Bom dia, Kaliane,
Ótima pergunta, e bastante comum para quem trabalha com clientes de infoprodutos. Vamos esclarecer cada ponto.
Sobre a natureza do ebook e a classificação fiscal
O ebook é considerado um bem digital, e a sua comercialização via download não envolve circulação física de mercadoria. Isso é um ponto central para entender o CFOP correto.
Por muito tempo houve discussão sobre a tributação de bens digitais, mas atualmente o entendimento consolidado — especialmente após o Convênio ICMS 106/2017 e as discussões no STJ e STF — é que a venda de bens digitais como ebooks por download não se equipara à circulação de mercadoria para fins de ICMS. O imposto aplicável é o ISS (serviço municipal), e não o ICMS.

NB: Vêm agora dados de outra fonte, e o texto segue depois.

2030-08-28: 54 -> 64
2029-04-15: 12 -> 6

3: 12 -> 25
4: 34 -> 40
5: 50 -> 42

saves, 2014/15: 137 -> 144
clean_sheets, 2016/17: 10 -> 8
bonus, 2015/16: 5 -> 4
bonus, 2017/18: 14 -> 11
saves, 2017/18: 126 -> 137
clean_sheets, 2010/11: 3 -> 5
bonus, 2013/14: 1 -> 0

Sobre a imunidade e o CSOSN 300
Você está certo ao utilizar o CSOSN 300 (imunidade). O artigo 150, inciso VI, alínea "d" da Constituição Federal garante imunidade tributária para livros, jornais, periódicos e o papel destinado à sua impressão — e o STF, no julgamento do RE 330.817, em 2017, estendeu expressamente essa imunidade aos livros eletrônicos, incluindo os arquivos digitais. O NCM 4901.99.00 também está correto para ebook.
Sobre o CFOP: qual usar?
Aqui está o ponto onde muitos erram, e a dúvida que você trouxe faz todo sentido.
Como a venda de ebook via download não representa circulação física de mercadoria e o imposto aplicável seria o ISS (e não o ICMS), tecnicamente a NF-e não seria o documento mais adequado — o correto seria a NFS-e (Nota Fiscal de Serviços Eletrônica), emitida pela prefeitura do município do prestador.

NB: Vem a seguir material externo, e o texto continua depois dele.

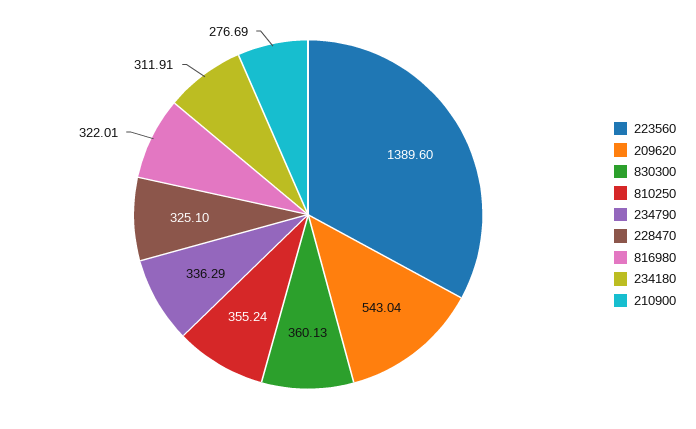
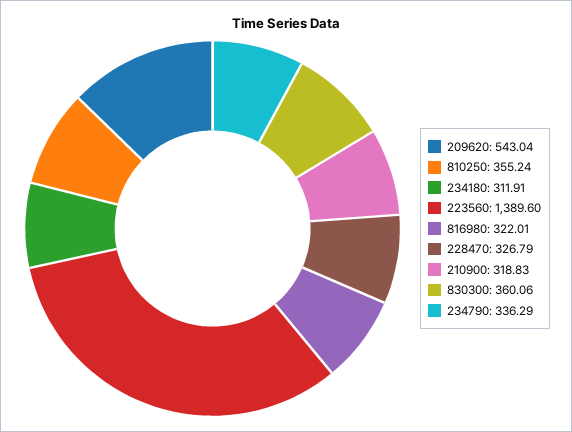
830300: 360.13 -> 360.06
228470: 325.1 -> 326.79
210900: 276.69 -> 318.83

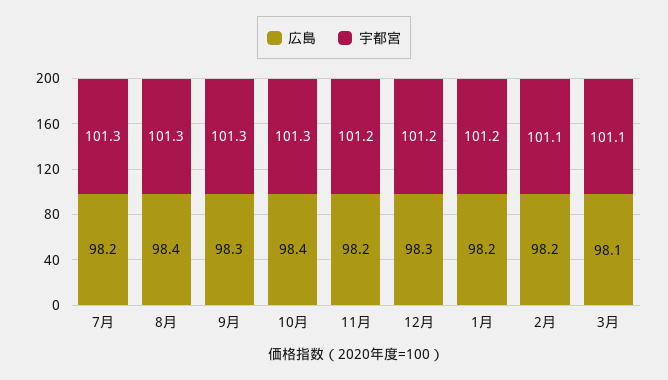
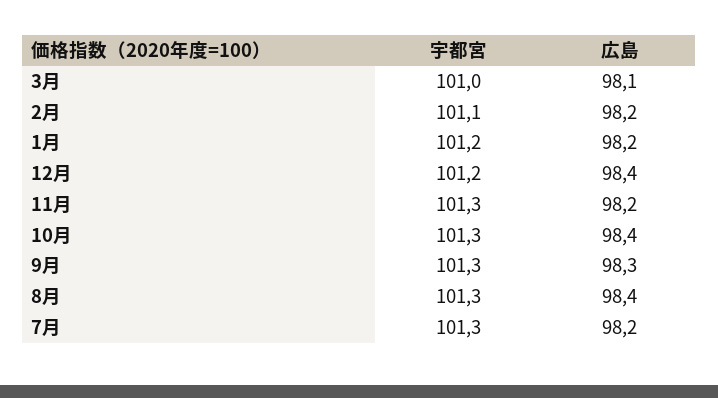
宇都宮, 11月: 101.2 -> 101.3
広島, 12月: 98.3 -> 98.4
宇都宮, 3月: 101.1 -> 101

No entanto, na prática, muitas empresas utilizam a NF-e por limitações do sistema da prefeitura ou por orientação do contador, e nesse caso precisam escolher um CFOP.
Se a opção for mesmo pela NF-e, o raciocínio correto é:
O CFOP 5.101 e 6.107 são para venda de produção do estabelecimento, e pressupõem circulação de mercadoria com incidência de ICMS — o que não é o caso aqui.
O CFOP 5.949 (operações dentro do estado) e 6.949 (operações interestaduais) são os que melhor se encaixam, pois são justamente para "outras saídas de mercadoria ou prestações de serviço não especificadas" — ou seja, operações que não se enquadram nos CFOPs padrão de venda de mercadoria com ICMS. Como o ebook não tem circulação física e há imunidade, esses CFOPs descrevem melhor a operação.
Então, respondendo diretamente: dentro do RS, use 5.949. Fora do RS, use 6.949. A sua intuição estava certa.
Resumindo o enquadramento ideal
Os CNAEs que você mencionou estão adequados. O NCM 4901.99.00, o CSOSN 300 e os CFOPs 5.949/6.949 formam a combinação mais defensável para emissão de NF-e de ebook. Caso a prefeitura do município do seu cliente permita emissão de NFS-e para essa operação, vale avaliar a migração, pois seria o tratamento mais correto juridicamente — especialmente porque o ISS incide sobre licenciamento de software e fornecimento de conteúdo digital em alguns municípios, e a NFS-e evita questionamentos da SEFAZ estadual sobre emissão de NF-e para operação que não é ICMS.
Dito isso, o que você montou está bem estruturado e é o caminho que a maioria dos contadores adota na prática quando optam pela NF-e.